Sunday Dinner's Lindsey Slaby on what small agencies get wrong in pitches
All agencies, especially those that are on the smaller side, know the pain of feeling like they nailed a pitch meeting and then not winning the business.
Lindsey Slaby, founder of the brand consultancy Sunday Dinner, was at the Ad Age Small Agency Conference on Wednesday—and is the most recent guest on the "Ad Lib" podcast. Slaby, who has clients including Diego, Target and Nickelodeon, discusses where things typically go wrong for agencies in those pitches, what brands are really looking for that they may not be relaying to their agency partners, and how to avoid mishaps.
Slaby advised, first and foremost, to not bring in a CEO on a pitch if that CEO is not going to be working actively on the business.
“I had to actually pull someone out of that a couple weeks ago,” Slaby said at the conference in New Orleans. “They were like ‘our CEO is new and he’s great and he’s going to come to the final meeting.’”

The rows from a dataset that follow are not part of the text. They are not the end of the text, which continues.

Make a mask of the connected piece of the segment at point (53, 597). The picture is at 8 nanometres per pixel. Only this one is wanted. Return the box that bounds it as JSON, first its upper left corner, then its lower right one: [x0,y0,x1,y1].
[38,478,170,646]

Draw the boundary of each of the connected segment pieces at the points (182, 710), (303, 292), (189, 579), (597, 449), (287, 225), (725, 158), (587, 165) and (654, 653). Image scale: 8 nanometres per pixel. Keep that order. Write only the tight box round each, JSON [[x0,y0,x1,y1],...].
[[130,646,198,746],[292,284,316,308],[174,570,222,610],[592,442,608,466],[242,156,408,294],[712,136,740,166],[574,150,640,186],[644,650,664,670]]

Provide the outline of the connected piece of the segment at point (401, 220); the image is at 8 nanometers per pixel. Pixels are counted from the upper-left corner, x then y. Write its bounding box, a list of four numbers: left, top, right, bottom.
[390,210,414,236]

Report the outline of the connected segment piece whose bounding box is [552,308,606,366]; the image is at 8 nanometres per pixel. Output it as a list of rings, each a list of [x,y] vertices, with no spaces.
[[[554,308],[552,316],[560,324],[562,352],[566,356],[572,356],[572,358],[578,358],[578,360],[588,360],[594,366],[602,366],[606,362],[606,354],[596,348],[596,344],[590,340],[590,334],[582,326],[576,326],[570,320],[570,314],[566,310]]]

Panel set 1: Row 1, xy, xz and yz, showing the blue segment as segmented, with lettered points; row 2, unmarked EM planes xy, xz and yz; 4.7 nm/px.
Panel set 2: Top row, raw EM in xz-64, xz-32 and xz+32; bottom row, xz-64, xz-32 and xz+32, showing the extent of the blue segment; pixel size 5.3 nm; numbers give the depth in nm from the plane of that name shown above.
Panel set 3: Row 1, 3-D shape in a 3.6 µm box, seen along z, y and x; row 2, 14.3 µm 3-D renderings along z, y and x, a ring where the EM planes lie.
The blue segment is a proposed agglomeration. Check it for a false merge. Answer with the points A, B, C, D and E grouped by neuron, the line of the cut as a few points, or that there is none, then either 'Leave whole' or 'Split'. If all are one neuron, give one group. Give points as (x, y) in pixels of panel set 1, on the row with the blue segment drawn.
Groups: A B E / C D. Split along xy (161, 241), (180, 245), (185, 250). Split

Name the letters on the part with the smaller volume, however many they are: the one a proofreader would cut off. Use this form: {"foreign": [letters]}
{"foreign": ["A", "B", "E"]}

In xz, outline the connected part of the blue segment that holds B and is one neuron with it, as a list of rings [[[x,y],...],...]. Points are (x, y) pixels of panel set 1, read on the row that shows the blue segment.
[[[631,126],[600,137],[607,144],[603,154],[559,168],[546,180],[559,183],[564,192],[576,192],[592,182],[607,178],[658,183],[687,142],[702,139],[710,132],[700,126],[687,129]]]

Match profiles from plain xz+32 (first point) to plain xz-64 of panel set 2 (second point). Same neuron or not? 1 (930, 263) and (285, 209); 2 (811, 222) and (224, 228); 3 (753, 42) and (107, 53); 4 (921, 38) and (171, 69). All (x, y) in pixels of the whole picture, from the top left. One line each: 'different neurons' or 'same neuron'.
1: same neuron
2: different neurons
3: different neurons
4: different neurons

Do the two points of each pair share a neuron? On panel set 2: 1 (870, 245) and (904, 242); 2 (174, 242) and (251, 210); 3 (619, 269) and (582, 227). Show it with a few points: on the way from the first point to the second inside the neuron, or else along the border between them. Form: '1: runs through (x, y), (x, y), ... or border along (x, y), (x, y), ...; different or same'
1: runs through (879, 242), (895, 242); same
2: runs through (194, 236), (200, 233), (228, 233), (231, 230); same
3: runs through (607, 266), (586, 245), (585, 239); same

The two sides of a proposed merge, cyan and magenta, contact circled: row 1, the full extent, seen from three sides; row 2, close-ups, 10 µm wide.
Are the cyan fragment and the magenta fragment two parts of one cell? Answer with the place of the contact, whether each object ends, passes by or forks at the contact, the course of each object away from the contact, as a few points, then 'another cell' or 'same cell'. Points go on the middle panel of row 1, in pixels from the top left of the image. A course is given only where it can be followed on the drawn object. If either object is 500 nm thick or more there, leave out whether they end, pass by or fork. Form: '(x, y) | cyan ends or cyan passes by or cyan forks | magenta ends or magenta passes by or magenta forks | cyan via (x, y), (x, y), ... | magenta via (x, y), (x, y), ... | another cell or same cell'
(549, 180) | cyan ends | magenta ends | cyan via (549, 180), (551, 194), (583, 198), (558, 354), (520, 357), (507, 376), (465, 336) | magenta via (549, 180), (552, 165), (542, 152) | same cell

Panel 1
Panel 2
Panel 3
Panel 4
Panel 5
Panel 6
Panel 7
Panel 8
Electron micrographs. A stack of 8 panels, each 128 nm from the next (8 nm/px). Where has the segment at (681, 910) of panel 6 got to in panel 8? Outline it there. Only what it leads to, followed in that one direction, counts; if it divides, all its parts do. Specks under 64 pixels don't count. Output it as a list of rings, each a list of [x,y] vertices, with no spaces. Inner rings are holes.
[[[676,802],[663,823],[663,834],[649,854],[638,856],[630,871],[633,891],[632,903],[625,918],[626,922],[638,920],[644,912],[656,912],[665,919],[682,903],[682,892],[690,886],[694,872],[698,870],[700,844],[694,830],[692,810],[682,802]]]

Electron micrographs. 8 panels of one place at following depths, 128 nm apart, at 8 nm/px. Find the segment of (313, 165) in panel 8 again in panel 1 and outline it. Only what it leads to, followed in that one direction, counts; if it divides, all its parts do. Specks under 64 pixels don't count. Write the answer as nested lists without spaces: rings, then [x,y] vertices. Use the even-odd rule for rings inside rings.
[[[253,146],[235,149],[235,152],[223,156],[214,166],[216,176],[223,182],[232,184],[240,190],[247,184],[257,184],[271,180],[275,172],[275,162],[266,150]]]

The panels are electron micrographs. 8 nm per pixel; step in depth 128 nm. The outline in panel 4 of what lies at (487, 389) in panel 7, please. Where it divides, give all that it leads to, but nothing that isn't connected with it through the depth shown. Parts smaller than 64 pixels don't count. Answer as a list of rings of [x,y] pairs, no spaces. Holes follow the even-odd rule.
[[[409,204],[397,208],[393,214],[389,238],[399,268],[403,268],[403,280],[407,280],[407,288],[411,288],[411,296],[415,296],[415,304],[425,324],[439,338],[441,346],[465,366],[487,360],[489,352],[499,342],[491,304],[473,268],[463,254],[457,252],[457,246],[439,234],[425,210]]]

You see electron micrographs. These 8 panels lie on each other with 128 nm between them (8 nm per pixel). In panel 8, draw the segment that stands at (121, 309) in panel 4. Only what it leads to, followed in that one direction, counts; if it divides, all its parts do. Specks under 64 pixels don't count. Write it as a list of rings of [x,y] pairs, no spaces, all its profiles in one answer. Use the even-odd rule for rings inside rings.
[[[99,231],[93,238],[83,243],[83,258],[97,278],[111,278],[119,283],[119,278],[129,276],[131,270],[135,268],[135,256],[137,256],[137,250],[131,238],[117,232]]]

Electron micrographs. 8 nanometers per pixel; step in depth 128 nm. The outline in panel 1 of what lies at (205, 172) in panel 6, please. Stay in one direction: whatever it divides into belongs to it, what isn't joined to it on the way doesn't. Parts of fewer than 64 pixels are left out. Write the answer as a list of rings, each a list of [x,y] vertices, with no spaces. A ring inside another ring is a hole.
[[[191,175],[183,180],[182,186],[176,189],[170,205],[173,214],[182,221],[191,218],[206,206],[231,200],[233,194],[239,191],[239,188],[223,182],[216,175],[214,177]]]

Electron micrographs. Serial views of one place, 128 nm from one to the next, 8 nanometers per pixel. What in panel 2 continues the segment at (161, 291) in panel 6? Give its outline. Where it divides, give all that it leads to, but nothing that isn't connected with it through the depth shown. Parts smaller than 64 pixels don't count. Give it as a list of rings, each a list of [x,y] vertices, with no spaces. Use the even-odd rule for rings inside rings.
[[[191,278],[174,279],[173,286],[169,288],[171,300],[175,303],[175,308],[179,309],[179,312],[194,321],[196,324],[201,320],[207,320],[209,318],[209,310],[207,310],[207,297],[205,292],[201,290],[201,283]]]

She told them “he might as well not come” if he’s not going to be active on the business, and the client agreed.
Slaby also mentioned that agencies sometimes get so focused on the idea they’re pitching that they forget to answer the questions around how they are truly going to partner with a brand to service their business.
“These things matter: your past work, your creative taste, your ideas, the work that you pitch,” she said. “They’re important but they’re often not the deciding factor.”
Slaby said that, behind the scenes, brands tend to discuss what happens if the “star” talent on their account leaves the agency; if the agency is small, how is it going to make up for it to service the business (because hiring freelancers is all fine and dandy, but brands want to know who the freelancers are and what exactly they will be doing); if the agency is growing “too fast”; how many other clients the agency has; how much money is in the bank; and how responsive is the team that’s going to be servicing the account.
Slaby said another concern focuses on whether the agency will put itself or the client first, and if the team is only going the work to win awards.
“How you sell yourself as an agency shows how you can sell,” Slaby noted. “Tell the story of your offering and bring people along the journey in understanding how they might work with you.”